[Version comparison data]

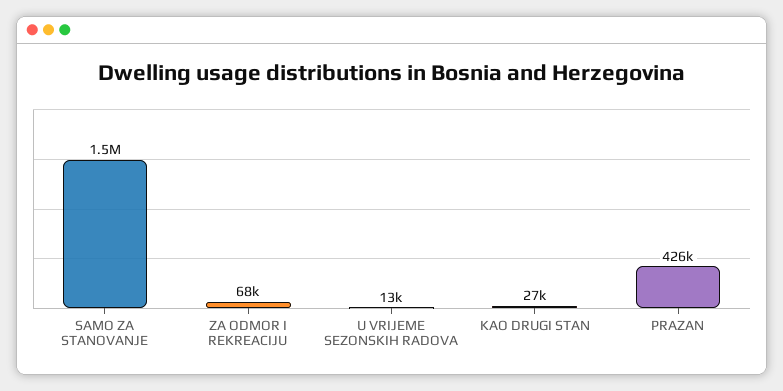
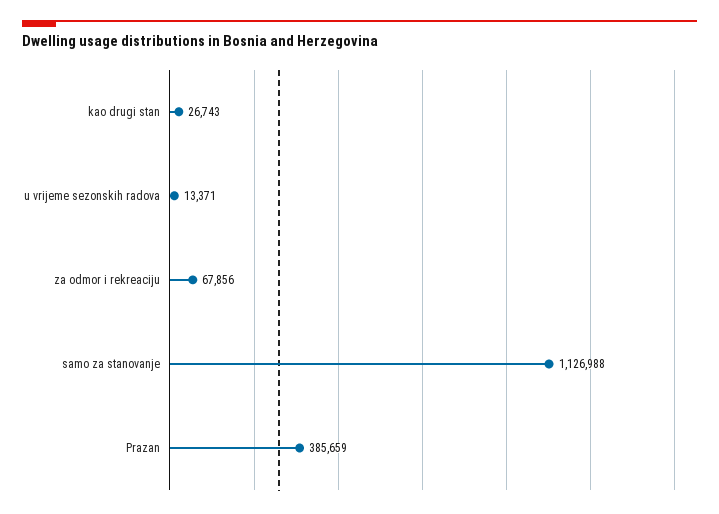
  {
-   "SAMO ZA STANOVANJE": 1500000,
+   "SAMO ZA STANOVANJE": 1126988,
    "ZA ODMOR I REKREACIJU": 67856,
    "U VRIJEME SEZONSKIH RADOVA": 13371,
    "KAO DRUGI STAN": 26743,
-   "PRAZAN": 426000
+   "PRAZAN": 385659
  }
--
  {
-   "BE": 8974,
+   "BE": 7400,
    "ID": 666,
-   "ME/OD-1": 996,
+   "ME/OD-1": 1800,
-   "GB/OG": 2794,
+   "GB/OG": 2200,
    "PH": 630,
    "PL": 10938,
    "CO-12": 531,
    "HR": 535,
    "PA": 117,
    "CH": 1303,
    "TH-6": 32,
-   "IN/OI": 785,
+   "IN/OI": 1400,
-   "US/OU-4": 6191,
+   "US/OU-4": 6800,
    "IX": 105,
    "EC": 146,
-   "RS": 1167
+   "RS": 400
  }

§ **Requirement**:
Every line above that holds "STANOVANJE" counts once; state the total and nothing else.

§ **Answer space**:
2